Collected data:

╭──

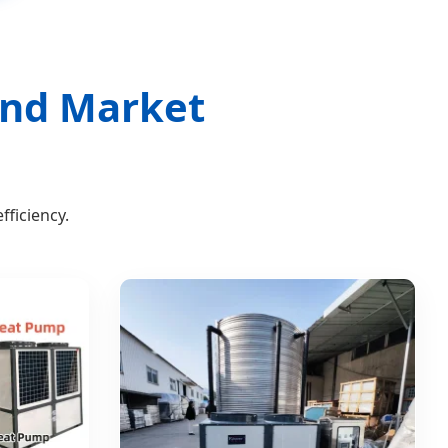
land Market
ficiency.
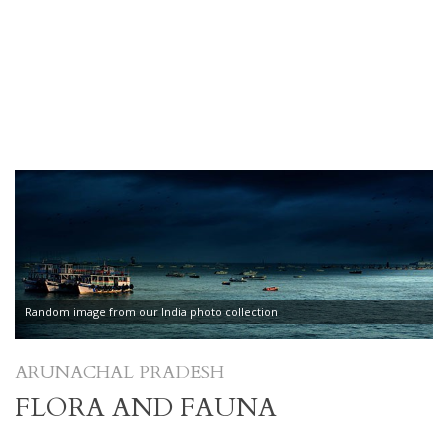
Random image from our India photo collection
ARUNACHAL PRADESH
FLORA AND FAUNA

╰──
╭──

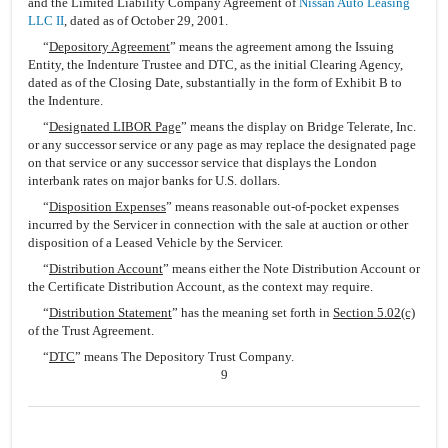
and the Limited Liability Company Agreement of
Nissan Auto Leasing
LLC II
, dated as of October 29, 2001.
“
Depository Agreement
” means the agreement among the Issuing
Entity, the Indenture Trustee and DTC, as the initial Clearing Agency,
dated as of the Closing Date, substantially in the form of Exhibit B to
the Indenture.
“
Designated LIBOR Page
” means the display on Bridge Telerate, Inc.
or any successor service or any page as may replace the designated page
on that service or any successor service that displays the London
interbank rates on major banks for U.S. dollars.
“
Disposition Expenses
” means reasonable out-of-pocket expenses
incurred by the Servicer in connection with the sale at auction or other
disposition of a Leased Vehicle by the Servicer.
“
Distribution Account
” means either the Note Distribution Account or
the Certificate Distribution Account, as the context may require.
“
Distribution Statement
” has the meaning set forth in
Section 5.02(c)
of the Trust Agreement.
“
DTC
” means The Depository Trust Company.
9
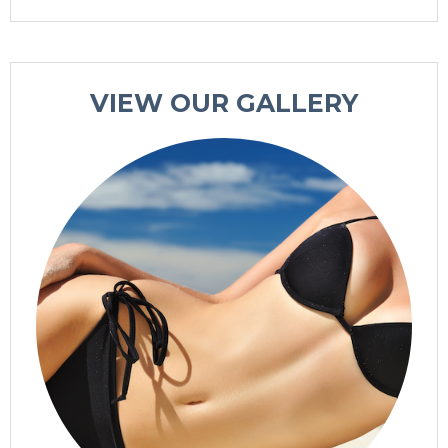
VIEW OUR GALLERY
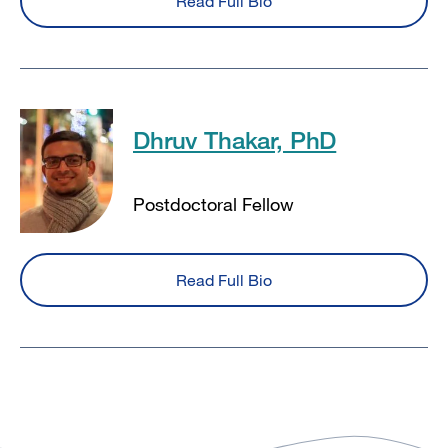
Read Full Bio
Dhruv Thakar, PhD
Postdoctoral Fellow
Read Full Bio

╰──

Task brief: Every line above with the string "Account" in it should be copied into the answer.

Finished exercise:
Distribution Account
” means either the Note Distribution Account or
the Certificate Distribution Account, as the context may require.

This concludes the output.